Неужели это и есть мудрость: требовательность к себе, терпимость к миропорядку и отсутствие иллюзий? Во всяком случае, примем к сведению: на высотах знания, в разреженной атмосфере точности – еще меньше определенности, чем у нас, грешных, внизу. Но там тоже возможна жизнь, чему убедительное доказательство – необычная книга Гаспарова.


2000

Жертвоприношение

Игорь Ефимов – Сергей Довлатов. Эпистолярный роман. – М.: Захаров, 2001

Говорят, Сергей Довлатов, как и многие новеллисты, мечтал написать роман. Мечта прозаика сбылась превратным образом – посмертно и при участии соавтора. В этом нечаянном произведении автобиографический метод покойного писателя восторжествовал вполне: явь максимально растворилась в литературе. Мы становимся свидетелями интересного культурного события – четыреста с лишним страниц приватной переписки производят эффект художественного повествования.

Парадокс, но не совсем: литератор в принципе не может писать нехудожественно. Открытый доступ к частным бумагам писателя разочаровывает охотника до шершавой искренности: стиль отутюжен, подноготная подвергнута литературной обработке. (Искренность, если начистоту, дело темное: даже последний простак, мимоходом бросая взгляд в зеркало, скорее всего норовит придать физиономии желаемое выражение.) Как бы то ни было, “Эпистолярный роман” – сильная книга.

Краткое содержание. Живут в Америке два земляка-эмигранта, оба литераторы. Старший – Игорь Ефимов – в анкетной графе “профессия”, возможно, выведет “писатель”, а в случае надобности сошлется на свои печатные труды и общественный статус. И жизнь у него в общих чертах задалась: семья хорошая, быт худо-бедно налажен. А младший – Сергей Довлатов – писатель с надрывом, подозревающий себя в самозванстве. И помимо литературы у Довлатова все как-то не по-людски: разброд и пьянство. Младший обязан старшему поддержкой своих ранних творческих начинаний, числит себя в должниках и держится с подчеркнутым пиететом. Амплуа мэтра впору Ефимову. Он главенствует приветливо и без тиранства. Правда, когда enfant terrible Довлатов в одном из писем мельком осмеливается заподозрить Бродского в литературной ревности, старший мягко напоминает зарапортовавшемуся собрату по цеху о святости сложившейся субординации: “Сережа, я люблю Ваши письма и храню их для потомства, поэтому будьте, ради Бога, осторожнее – не пишите, что Бродский и Цветков соизмеримые поэты”. Младший спохватывается: “За аналогию “Бродский – Цветков” извините. Даже не знаю, как это вырвалось”. Вот так. Обмен чиновничьими репликами происходит не в “империи зла”, а за тридевять земель – в центре свободного мира. Что не противоречит полюбившейся Довлатову сентенции: ад – не снаружи, а внутри человека.

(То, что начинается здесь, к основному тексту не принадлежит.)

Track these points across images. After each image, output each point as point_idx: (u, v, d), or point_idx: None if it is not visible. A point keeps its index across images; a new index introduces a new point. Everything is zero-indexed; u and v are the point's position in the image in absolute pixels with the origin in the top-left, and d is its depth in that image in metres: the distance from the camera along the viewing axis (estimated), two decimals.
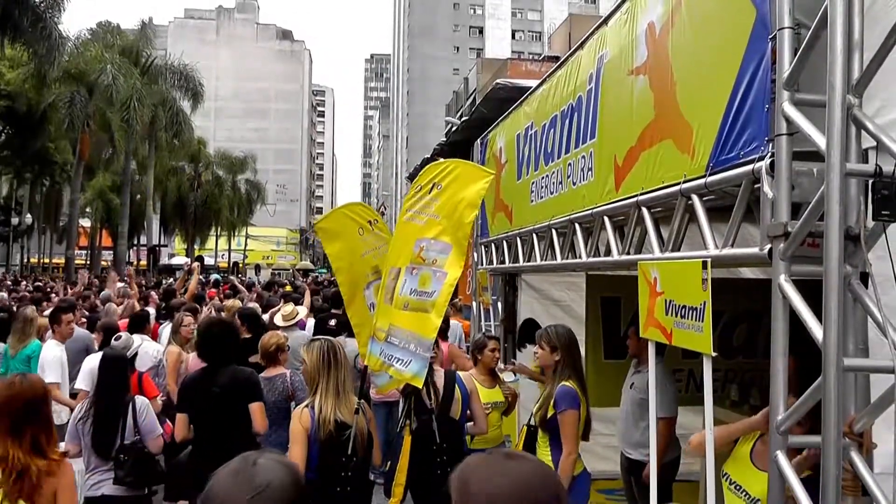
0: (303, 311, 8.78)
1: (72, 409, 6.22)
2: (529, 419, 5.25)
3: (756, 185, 2.99)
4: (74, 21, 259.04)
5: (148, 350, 7.65)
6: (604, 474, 7.61)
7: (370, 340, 4.98)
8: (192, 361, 7.76)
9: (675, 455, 5.74)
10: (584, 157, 4.80)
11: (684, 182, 3.50)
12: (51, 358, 7.33)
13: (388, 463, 5.18)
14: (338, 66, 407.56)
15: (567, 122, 5.11)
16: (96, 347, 7.62)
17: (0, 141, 43.58)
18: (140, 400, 5.36)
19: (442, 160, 5.18)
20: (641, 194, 3.95)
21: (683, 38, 3.57)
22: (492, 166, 7.15)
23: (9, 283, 26.35)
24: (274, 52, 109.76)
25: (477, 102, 19.70)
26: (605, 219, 4.49)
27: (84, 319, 9.62)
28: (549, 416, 4.87)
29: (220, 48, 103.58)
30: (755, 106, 3.00)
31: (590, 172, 4.72)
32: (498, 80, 12.90)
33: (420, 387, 4.98)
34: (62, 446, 4.50)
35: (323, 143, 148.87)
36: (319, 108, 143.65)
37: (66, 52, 35.69)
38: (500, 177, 6.77)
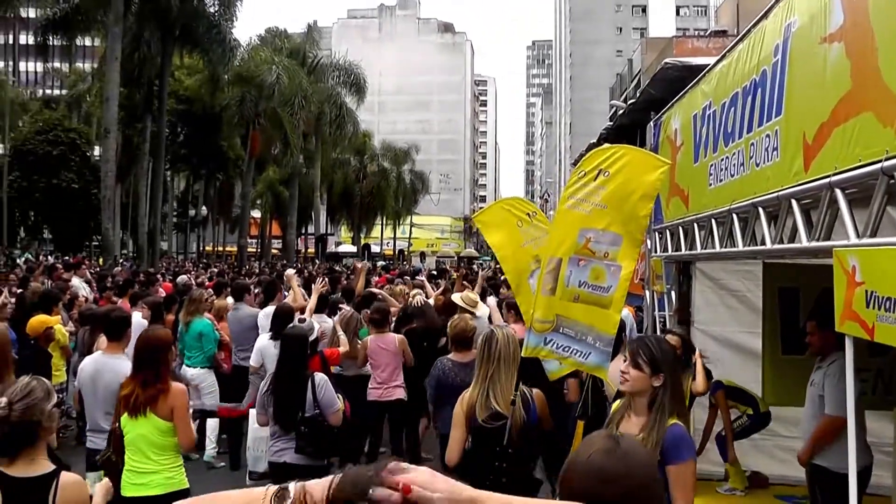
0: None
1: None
2: None
3: None
4: (245, 30, 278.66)
5: (326, 331, 8.17)
6: (783, 479, 7.13)
7: (527, 332, 4.88)
8: (372, 345, 7.99)
9: (866, 464, 5.21)
10: (768, 135, 4.44)
11: (886, 159, 3.14)
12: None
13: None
14: (499, 55, 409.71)
15: (749, 98, 4.74)
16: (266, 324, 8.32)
17: (179, 141, 46.97)
18: (318, 376, 5.68)
19: (608, 145, 4.97)
20: (835, 174, 3.59)
21: None
22: (666, 149, 6.83)
23: (189, 266, 28.82)
24: (436, 46, 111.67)
25: (643, 84, 19.13)
26: (793, 202, 4.13)
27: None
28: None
29: (383, 45, 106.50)
30: None
31: (775, 152, 4.36)
32: (666, 60, 12.39)
33: (605, 379, 4.87)
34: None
35: (485, 131, 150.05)
36: (482, 98, 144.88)
37: (237, 56, 38.27)
38: (675, 160, 6.44)
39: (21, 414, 3.15)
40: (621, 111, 18.84)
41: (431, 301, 10.12)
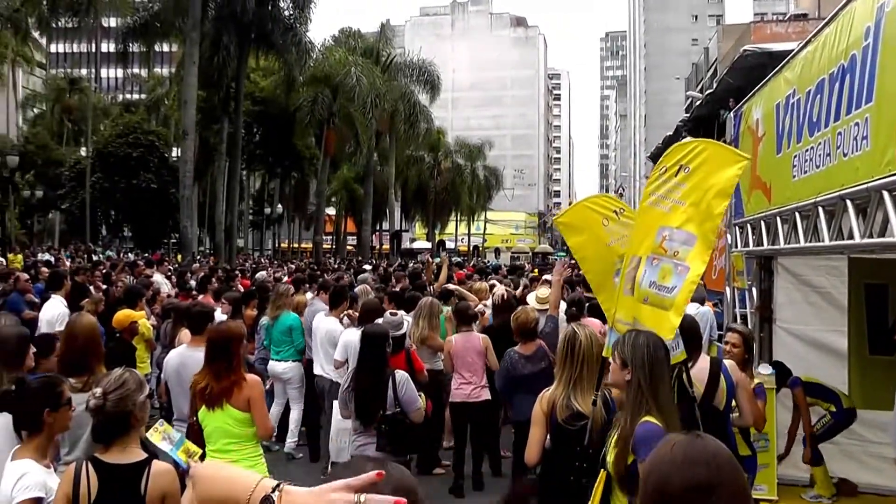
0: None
1: None
2: (603, 459, 3.71)
3: None
4: (318, 30, 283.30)
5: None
6: (873, 488, 6.78)
7: (609, 331, 4.76)
8: (457, 344, 7.93)
9: None
10: (857, 123, 4.24)
11: None
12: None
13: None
14: (572, 48, 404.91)
15: (837, 85, 4.53)
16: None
17: (254, 141, 48.10)
18: (399, 374, 5.69)
19: (689, 139, 4.79)
20: None
21: None
22: (747, 140, 6.60)
23: (265, 262, 29.75)
24: (508, 41, 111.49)
25: (719, 73, 18.63)
26: (884, 193, 3.93)
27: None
28: (629, 463, 3.46)
29: (456, 41, 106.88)
30: None
31: (865, 141, 4.16)
32: (745, 47, 12.00)
33: None
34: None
35: (559, 126, 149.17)
36: (555, 92, 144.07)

Долго ли коротко ли – Довлатов пошел в гору: его печатают лучшие американские издания, переводят на европейские языки. Уже Ефимову случается просить у Довлатова протекции. Ефимов испытывает понятный укол зависти, в чем с несколько насильственной улыбкой признается своему удачливому коллеге. Надо отдать должное Игорю Ефимову. Он стойко переносит чужой успех, уклончивые приятельские отзывы на свое творчество, красноречивое молчание популярных критиков и, будучи издателем, значит, среди прочего, литературным политиком, не опускается до политиканства и злопамятства. Ефимов даже подчеркивает со смирением некоторую будничность собственных эмоций: “…у меня в душе нет… таких бурных страстей, и мне приходится подолгу всматриваться и выведывать их в других людях”. Разве? А нынешняя отчаянная затея – схлестнуться на миру с любимцем публики? Здесь нерасчетливость и самопожертвование или истерика тщеславия и расчет? В любом случае чего-чего, а темперамента Игорю Ефимову не занимать.